Logistic Regression – Insights into Stepwise Logistic Regression and Sampling

logisticspssstepwise regression

I am fitting a stepwise logistic regression on a set of data in SPSS. In the procedure, I am fitting my model to a random subset that is approx. 60% of the total sample, which is about 330 cases.

What I find interesting is that every time I re-sample my data, I am getting different variables popping in and out in the final model. A few predictors are always present in the final model, but others pop in and out depending on the sample.

My question is this. What is the best way to handle this? I was hoping to see the convergence of predictor variables, but that isn't the case. Some models make much more intuitive sense from an operational view (and would be easier to explain to the decision makers), and others fit the data slightly better.

In short, since variables are shuffling around, how would you recommend dealing with my situation?

Many thanks in advance.

Best Answer

If you're going to use a stepwise procedure, don't resample. Create one random subsample once and for all. Perform your analysis on it. Validate the results against the held-out data. It's likely most of the "significant" variables will turn out not to be significant.
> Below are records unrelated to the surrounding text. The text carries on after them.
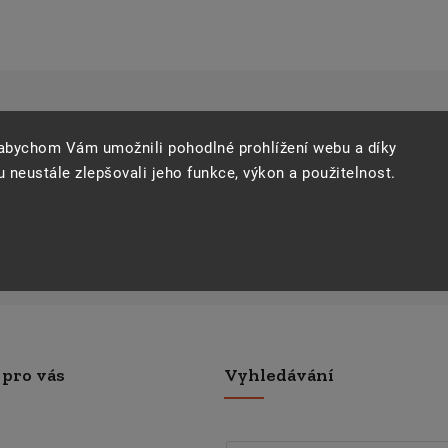
er
abychom Vám umožnili pohodlné prohlížení webu a díky
 neustále zlepšovali jeho funkce, výkon a použitelnost.
Vložením e-mailu souhlasíte s
podm
Přihlásit se
nformace o nových produktech na
 pro vás
Vyhledávání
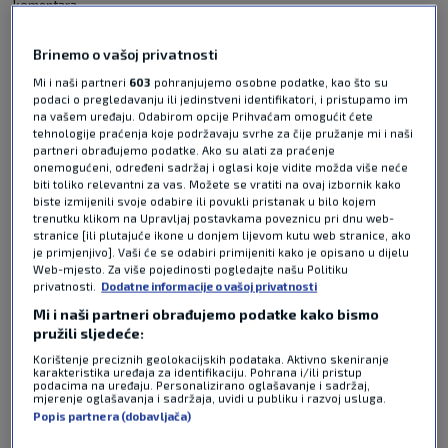
komentara
Hrvatska i Belgija na Rujevici igraju pripremnu
Brinemo o vašoj privatnosti
utakmicu uoči Svjetskog prvenstva u Sjevernoj
Mi i naši partneri
603
pohranjujemo osobne podatke, kao što su
Americi, koje počinje 11. lipnja, a gosti su do
podaci o pregledavanju ili jedinstveni identifikatori, i pristupamo im
vodstva stigli u 38. minuti susreta. Strijelac za 0:1
na vašem uređaju. Odabirom opcije Prihvaćam omogućit ćete
bio je kapetan Youri Tielemans nakon lijepe akcije
tehnologije praćenja koje podržavaju svrhe za čije pružanje mi i naši
partneri obrađujemo podatke. Ako su alati za praćenje
Belgijaca. Jeremy Doku probio je lijevu stranu i
onemogućeni, određeni sadržaj i oglasi koje vidite možda više neće
uputio prizemni ubačaj pred hrvatski gol. Josip
biti toliko relevantni za vas. Možete se vratiti na ovaj izbornik kako
Stanišić nije najbolje reagirao, lopta se odbila do
biste izmijenili svoje odabire ili povukli pristanak u bilo kojem
trenutku klikom na Upravljaj postavkama poveznicu pri dnu web-
Tielemansa na svega nekoliko metara od gola, a
stranice [ili plutajuće ikone u donjem lijevom kutu web stranice, ako
belgijski veznjak mirno ju je poslao u mrežu za
je primjenjivo]. Vaši će se odabiri primijeniti kako je opisano u dijelu
Web-mjesto. Za više pojedinosti pogledajte našu Politiku
vodstvo svoje reprezentacije.
Pročitaj više
privatnosti.
Dodatne informacije o vašoj privatnosti
Mi i naši partneri obrađujemo podatke kako bismo
pružili sljedeće:
Korištenje preciznih geolokacijskih podataka. Aktivno skeniranje
karakteristika uređaja za identifikaciju. Pohrana i/ili pristup
podacima na uređaju. Personalizirano oglašavanje i sadržaj,
mjerenje oglašavanja i sadržaja, uvidi u publiku i razvoj usluga.
Popis partnera (dobavljača)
(Edit 12/2015: You can indeed go beyond such a simple approach by resampling, repeating the stepwise procedure, and re-validating: this will lead you into a form of cross-validation. But in such a case more sophisticated methods of variable selection, such as ridge regression, the Lasso, and the Elastic Net are likely preferable to stepwise regression.)
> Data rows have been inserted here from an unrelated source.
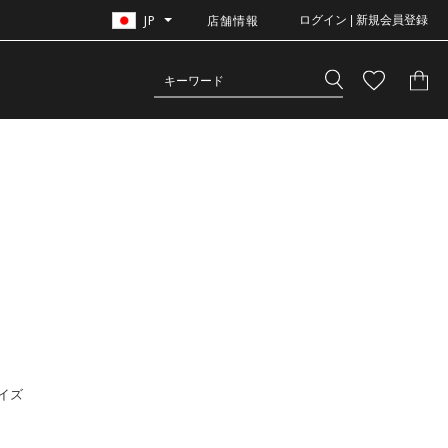
JP
店舗情報
ログイン | 新規会員登録
イズ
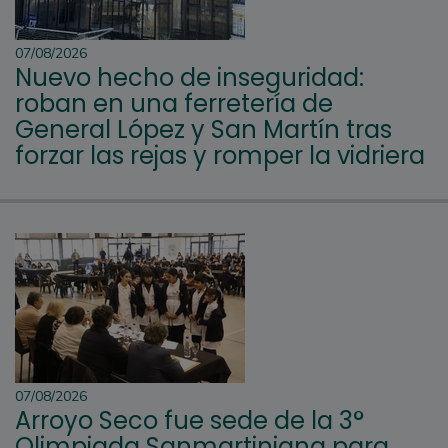
07/08/2026
Nuevo hecho de inseguridad:
roban en una ferretería de
General López y San Martín tras
forzar las rejas y romper la vidriera
07/08/2026
Arroyo Seco fue sede de la 3°
Olimpiada Sanmartiniana para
Focus on the variables that make sense, not those that fit the data a little better. If you have more than a handful of variables for 330 records, you're at great risk of overfitting in the first place. Consider using fairly severe entering and leaving criteria for the stepwise regression. Base it on AIC or $C_p$ instead of thresholds for $F$ tests or $t$ tests.
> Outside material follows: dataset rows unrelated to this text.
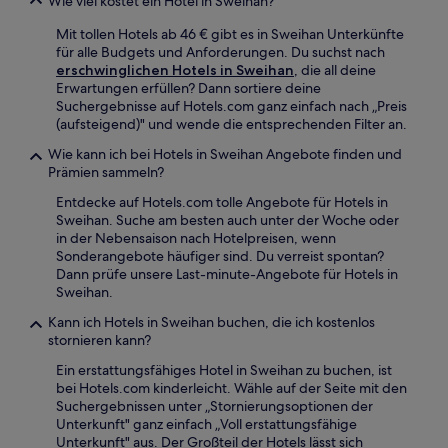
Wie viel kostet ein Hotel in Sweihan?
Mit tollen Hotels ab 46 € gibt es in Sweihan Unterkünfte
für alle Budgets und Anforderungen. Du suchst nach
erschwinglichen Hotels in Sweihan
, die all deine
Erwartungen erfüllen? Dann sortiere deine
Suchergebnisse auf Hotels.com ganz einfach nach „Preis
(aufsteigend)" und wende die entsprechenden Filter an.
Wie kann ich bei Hotels in Sweihan Angebote finden und
Prämien sammeln?
Entdecke auf Hotels.com tolle Angebote für Hotels in
Sweihan. Suche am besten auch unter der Woche oder
in der Nebensaison nach Hotelpreisen, wenn
Sonderangebote häufiger sind. Du verreist spontan?
Dann prüfe unsere Last-minute-Angebote für Hotels in
Sweihan.
Kann ich Hotels in Sweihan buchen, die ich kostenlos
stornieren kann?
Ein erstattungsfähiges Hotel in Sweihan zu buchen, ist
bei Hotels.com kinderleicht. Wähle auf der Seite mit den
Suchergebnissen unter „Stornierungsoptionen der
Unterkunft" ganz einfach „Voll erstattungsfähige
Unterkunft" aus. Der Großteil der Hotels lässt sich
(I presume you have already carried out the analysis and exploration to identify appropriate re-expressions of the independent variables, that you have identified likely interactions, and that you have established that there really is an approximately linear relationship between the logit of the dependent variable and the regressors. If not, do this essential preliminary work and only then return to the stepwise regression.)

Be cautious about following generic advice like I just gave, by the way :-). Your approach should depend on the purpose of the analysis (prediction? extrapolation? scientific understanding? decision making?) as well as the nature of the data, the number of variables, etc.